### [Task instructions]
Within the entries below, please return exactly the lines from the one with "http://jct.sciedupress.com Journal of" through the one with "Pharmacy is classed", leaving out any pictures.
══════
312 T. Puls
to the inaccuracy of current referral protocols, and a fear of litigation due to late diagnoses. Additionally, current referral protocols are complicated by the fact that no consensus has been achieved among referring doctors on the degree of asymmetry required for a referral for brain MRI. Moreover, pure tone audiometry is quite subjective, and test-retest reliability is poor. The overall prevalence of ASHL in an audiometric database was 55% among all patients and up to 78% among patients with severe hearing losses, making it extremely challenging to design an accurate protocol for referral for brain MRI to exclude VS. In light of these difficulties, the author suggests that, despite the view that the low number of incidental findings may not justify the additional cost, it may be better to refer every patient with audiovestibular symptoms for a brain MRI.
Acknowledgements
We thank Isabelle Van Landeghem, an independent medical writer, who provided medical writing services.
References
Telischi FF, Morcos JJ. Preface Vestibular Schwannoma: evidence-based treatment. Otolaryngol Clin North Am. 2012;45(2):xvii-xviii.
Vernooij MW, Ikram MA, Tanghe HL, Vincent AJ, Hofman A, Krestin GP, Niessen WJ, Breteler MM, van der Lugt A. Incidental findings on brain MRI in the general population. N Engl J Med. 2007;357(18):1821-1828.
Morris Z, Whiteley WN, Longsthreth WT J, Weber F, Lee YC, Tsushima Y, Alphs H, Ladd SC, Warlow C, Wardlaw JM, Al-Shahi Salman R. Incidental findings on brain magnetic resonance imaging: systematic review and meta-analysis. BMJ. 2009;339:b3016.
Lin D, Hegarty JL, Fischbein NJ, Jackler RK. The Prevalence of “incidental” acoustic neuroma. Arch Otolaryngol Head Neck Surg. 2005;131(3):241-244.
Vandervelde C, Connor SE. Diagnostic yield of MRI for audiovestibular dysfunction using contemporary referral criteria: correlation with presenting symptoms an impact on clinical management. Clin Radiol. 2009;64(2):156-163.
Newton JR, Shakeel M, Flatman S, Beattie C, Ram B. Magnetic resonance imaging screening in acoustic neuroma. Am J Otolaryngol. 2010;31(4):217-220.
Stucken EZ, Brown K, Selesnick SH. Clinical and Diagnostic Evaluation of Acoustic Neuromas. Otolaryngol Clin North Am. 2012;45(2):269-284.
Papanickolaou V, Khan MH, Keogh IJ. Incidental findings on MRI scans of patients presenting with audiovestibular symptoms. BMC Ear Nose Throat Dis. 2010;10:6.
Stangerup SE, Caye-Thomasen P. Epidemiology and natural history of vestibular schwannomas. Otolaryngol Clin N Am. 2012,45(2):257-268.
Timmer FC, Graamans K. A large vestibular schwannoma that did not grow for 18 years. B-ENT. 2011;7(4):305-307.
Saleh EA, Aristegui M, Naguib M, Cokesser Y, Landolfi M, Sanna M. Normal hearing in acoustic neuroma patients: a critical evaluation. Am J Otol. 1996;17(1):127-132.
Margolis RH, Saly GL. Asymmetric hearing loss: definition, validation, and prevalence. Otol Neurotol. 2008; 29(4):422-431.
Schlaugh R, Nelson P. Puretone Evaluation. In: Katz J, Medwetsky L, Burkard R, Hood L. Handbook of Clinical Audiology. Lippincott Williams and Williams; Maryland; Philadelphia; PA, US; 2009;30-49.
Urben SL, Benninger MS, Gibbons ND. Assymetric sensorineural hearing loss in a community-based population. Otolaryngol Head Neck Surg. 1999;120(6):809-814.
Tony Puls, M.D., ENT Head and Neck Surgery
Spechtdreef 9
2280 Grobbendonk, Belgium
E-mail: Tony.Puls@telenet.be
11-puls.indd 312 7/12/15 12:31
══════
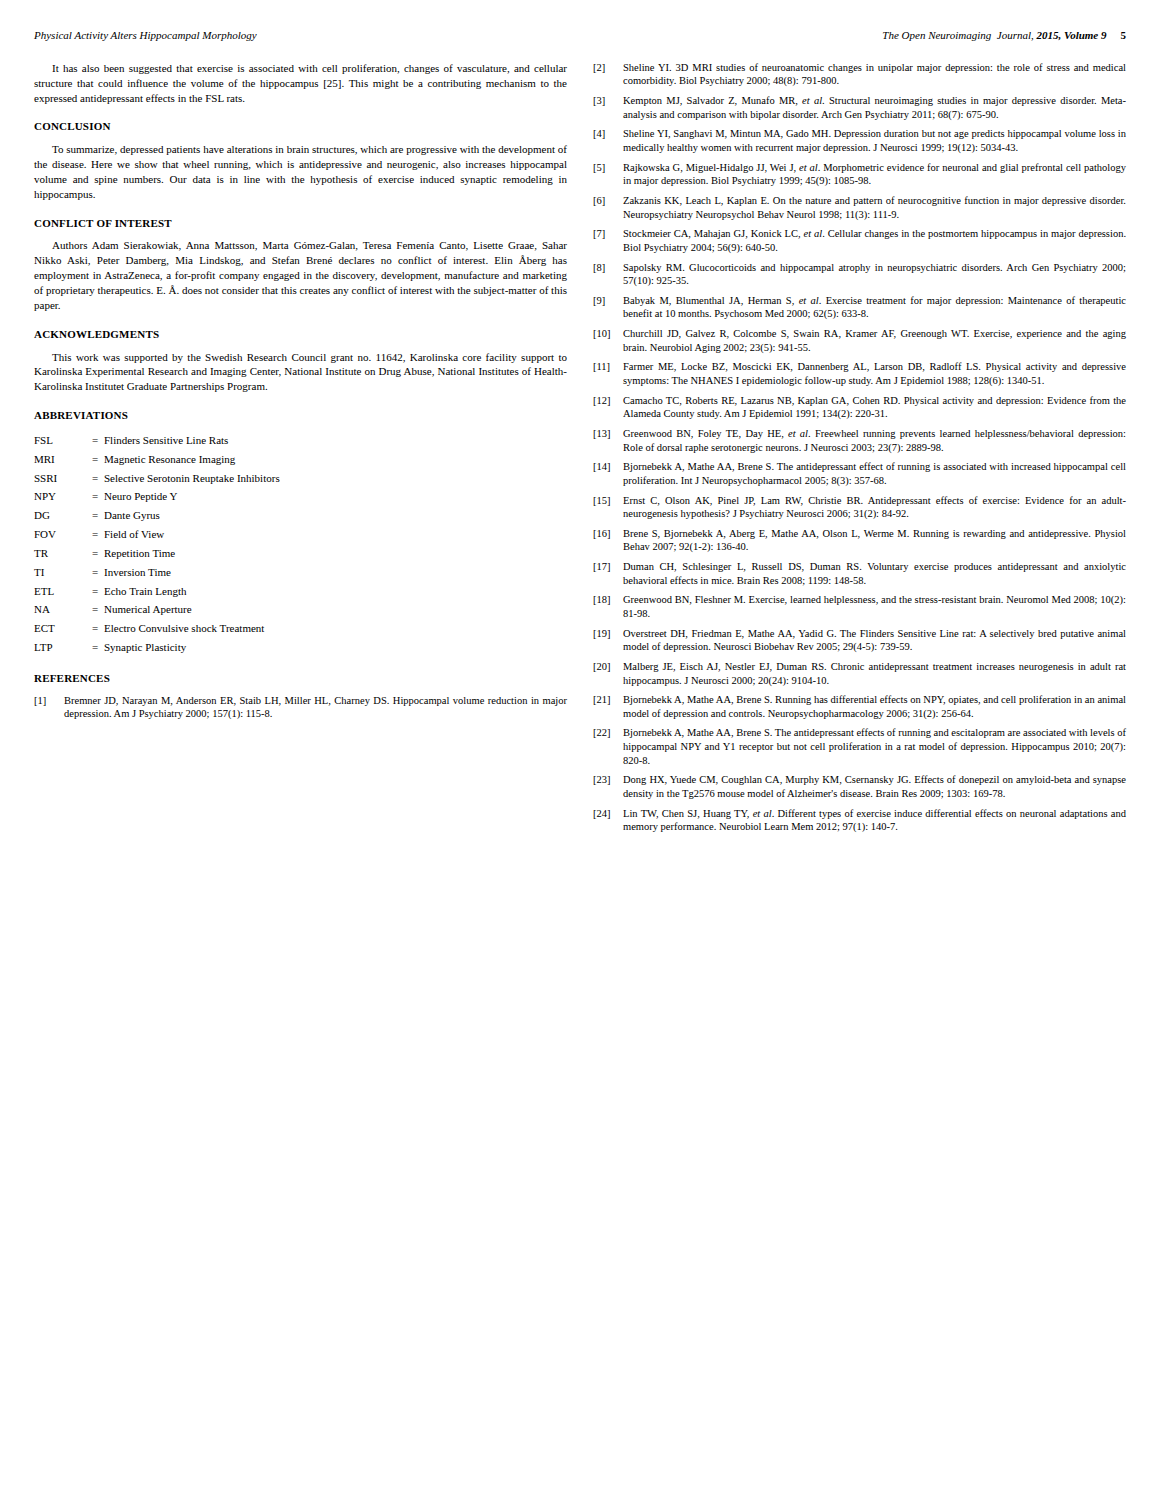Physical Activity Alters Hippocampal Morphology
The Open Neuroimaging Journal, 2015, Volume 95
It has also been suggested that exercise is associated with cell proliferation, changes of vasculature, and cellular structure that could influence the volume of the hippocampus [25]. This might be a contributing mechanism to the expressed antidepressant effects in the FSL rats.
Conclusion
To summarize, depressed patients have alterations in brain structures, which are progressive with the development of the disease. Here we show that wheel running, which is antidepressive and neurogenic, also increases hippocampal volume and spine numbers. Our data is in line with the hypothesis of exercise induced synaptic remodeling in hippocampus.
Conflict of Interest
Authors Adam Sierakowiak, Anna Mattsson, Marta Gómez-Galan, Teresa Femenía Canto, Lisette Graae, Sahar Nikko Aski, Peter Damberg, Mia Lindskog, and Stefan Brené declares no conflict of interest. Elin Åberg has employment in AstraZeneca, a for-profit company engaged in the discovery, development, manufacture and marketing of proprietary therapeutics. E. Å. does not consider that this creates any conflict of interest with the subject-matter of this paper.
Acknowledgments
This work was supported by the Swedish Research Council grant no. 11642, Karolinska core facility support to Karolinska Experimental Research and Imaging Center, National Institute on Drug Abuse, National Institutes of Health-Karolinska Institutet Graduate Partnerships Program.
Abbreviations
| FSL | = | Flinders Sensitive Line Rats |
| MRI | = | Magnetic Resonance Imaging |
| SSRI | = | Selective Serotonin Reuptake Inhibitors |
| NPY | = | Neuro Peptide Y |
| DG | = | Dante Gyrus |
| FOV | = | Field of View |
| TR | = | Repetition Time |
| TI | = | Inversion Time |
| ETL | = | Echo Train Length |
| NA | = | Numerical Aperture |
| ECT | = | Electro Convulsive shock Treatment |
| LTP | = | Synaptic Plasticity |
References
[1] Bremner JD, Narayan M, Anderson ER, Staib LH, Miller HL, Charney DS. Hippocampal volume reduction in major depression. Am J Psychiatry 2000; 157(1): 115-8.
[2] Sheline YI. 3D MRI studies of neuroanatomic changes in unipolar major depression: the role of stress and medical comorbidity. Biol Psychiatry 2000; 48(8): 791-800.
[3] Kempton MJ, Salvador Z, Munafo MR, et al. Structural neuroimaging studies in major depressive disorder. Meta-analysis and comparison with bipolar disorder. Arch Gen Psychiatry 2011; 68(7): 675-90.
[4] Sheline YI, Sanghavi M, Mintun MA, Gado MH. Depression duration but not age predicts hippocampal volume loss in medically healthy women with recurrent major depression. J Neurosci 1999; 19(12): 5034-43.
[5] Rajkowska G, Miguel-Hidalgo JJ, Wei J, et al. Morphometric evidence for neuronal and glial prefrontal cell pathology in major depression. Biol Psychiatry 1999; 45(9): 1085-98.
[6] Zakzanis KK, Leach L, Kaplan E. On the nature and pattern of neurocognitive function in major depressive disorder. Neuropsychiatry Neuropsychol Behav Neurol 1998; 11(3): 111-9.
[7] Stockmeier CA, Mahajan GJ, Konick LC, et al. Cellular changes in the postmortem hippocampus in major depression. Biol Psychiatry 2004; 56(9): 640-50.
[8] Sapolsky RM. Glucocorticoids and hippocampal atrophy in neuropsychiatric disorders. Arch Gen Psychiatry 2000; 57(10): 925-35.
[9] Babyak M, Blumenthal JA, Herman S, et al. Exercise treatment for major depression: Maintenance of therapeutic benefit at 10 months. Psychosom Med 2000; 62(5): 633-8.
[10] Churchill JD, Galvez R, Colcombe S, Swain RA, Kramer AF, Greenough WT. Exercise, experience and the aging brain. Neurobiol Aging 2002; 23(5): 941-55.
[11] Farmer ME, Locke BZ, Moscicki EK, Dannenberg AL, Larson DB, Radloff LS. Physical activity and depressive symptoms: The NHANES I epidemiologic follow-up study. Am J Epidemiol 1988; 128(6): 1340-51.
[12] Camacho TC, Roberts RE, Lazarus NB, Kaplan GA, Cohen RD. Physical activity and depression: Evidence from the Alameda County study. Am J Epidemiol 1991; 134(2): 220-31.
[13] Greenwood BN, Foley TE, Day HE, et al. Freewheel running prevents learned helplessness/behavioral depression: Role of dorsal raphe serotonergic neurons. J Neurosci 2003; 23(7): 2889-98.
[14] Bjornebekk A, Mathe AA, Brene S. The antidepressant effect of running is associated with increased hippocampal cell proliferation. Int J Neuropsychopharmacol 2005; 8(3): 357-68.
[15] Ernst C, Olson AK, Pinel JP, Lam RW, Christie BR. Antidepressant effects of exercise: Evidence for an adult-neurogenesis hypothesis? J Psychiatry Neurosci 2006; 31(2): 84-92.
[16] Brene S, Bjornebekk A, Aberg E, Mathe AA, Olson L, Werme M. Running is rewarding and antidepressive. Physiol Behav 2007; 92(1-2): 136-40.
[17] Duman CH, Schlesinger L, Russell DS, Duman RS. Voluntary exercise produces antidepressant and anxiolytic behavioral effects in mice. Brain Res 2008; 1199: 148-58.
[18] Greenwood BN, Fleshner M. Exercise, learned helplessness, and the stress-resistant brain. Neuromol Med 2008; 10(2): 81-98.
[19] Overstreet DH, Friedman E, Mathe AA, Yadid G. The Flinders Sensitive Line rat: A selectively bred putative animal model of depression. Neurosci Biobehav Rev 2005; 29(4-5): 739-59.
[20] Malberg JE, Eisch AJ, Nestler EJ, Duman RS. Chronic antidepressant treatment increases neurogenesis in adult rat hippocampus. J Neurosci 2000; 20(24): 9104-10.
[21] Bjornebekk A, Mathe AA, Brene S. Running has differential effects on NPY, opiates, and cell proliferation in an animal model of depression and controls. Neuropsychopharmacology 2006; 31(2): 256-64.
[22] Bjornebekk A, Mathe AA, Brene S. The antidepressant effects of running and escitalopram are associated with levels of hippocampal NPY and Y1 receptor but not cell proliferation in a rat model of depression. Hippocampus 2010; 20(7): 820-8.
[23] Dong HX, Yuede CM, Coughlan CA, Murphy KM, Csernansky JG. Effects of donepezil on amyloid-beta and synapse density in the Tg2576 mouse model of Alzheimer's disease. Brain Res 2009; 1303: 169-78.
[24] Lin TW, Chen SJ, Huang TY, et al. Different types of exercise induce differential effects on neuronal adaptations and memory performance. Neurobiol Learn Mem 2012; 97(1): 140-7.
══════
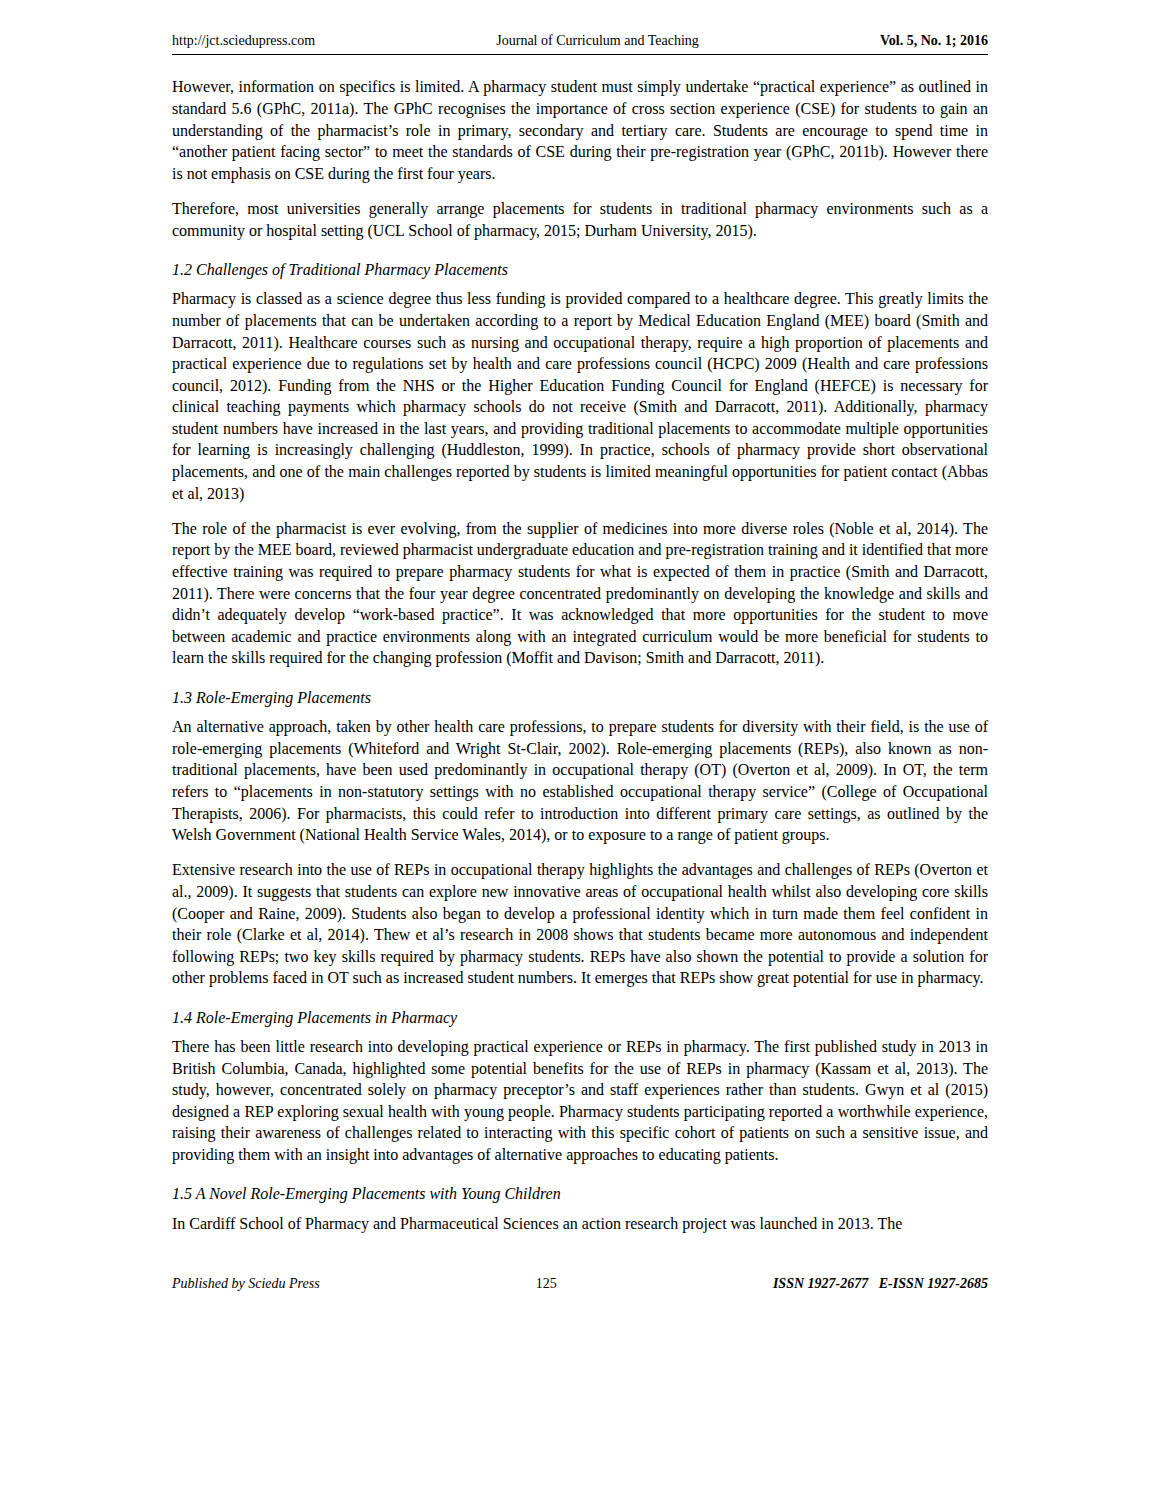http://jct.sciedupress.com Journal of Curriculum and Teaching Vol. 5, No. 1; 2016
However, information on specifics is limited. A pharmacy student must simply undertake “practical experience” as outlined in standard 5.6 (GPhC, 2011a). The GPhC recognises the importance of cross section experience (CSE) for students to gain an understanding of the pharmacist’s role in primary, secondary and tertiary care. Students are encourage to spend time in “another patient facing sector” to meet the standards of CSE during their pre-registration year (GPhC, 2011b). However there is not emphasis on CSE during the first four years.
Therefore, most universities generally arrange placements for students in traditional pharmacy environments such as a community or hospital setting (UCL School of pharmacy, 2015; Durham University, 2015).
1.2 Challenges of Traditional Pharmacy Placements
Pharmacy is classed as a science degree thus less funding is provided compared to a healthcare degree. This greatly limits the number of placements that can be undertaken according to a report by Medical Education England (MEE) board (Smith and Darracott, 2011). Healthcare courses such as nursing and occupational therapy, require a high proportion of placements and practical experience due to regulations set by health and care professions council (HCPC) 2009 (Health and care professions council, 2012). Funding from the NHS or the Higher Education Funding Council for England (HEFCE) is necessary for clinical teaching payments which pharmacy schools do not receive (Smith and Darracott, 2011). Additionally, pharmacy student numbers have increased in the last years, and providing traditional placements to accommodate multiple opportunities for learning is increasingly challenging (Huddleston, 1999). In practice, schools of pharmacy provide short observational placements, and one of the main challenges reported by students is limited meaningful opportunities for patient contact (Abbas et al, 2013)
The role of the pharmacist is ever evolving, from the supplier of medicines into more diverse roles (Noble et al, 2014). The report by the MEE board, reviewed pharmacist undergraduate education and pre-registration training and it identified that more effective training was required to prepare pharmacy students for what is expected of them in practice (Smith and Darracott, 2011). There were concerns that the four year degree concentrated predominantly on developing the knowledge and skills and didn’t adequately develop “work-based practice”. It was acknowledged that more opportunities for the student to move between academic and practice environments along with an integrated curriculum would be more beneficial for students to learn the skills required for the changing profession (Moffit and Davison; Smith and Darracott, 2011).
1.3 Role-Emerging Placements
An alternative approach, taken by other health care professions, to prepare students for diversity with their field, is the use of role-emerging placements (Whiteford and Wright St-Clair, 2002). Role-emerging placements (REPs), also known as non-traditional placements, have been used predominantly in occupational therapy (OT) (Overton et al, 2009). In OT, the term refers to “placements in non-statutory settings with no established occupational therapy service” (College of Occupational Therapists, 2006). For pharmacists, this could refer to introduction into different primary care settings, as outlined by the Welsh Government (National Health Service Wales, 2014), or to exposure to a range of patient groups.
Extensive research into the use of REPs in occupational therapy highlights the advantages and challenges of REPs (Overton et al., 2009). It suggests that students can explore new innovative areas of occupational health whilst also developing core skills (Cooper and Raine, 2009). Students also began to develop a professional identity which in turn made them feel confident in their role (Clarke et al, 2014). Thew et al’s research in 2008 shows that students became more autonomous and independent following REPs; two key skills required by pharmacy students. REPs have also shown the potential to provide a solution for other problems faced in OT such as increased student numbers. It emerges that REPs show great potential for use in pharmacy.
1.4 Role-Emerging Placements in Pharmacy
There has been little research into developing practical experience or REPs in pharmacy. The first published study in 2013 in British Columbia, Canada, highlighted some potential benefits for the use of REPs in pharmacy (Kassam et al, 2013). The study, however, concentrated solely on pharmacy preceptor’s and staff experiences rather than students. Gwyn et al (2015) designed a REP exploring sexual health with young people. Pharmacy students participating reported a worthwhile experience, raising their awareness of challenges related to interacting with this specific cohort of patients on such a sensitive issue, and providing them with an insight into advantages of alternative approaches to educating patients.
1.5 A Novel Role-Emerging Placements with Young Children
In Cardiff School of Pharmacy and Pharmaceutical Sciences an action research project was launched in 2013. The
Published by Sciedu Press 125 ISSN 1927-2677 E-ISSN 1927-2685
══════
### [Task answer]
http://jct.sciedupress.com Journal of Curriculum and Teaching Vol. 5, No. 1; 2016
However, information on specifics is limited. A pharmacy student must simply undertake “practical experience” as outlined in standard 5.6 (GPhC, 2011a). The GPhC recognises the importance of cross section experience (CSE) for students to gain an understanding of the pharmacist’s role in primary, secondary and tertiary care. Students are encourage to spend time in “another patient facing sector” to meet the standards of CSE during their pre-registration year (GPhC, 2011b). However there is not emphasis on CSE during the first four years.
Therefore, most universities generally arrange placements for students in traditional pharmacy environments such as a community or hospital setting (UCL School of pharmacy, 2015; Durham University, 2015).
1.2 Challenges of Traditional Pharmacy Placements
Pharmacy is classed as a science degree thus less funding is provided compared to a healthcare degree. This greatly limits the number of placements that can be undertaken according to a report by Medical Education England (MEE) board (Smith and Darracott, 2011). Healthcare courses such as nursing and occupational therapy, require a high proportion of placements and practical experience due to regulations set by health and care professions council (HCPC) 2009 (Health and care professions council, 2012). Funding from the NHS or the Higher Education Funding Council for England (HEFCE) is necessary for clinical teaching payments which pharmacy schools do not receive (Smith and Darracott, 2011). Additionally, pharmacy student numbers have increased in the last years, and providing traditional placements to accommodate multiple opportunities for learning is increasingly challenging (Huddleston, 1999). In practice, schools of pharmacy provide short observational placements, and one of the main challenges reported by students is limited meaningful opportunities for patient contact (Abbas et al, 2013)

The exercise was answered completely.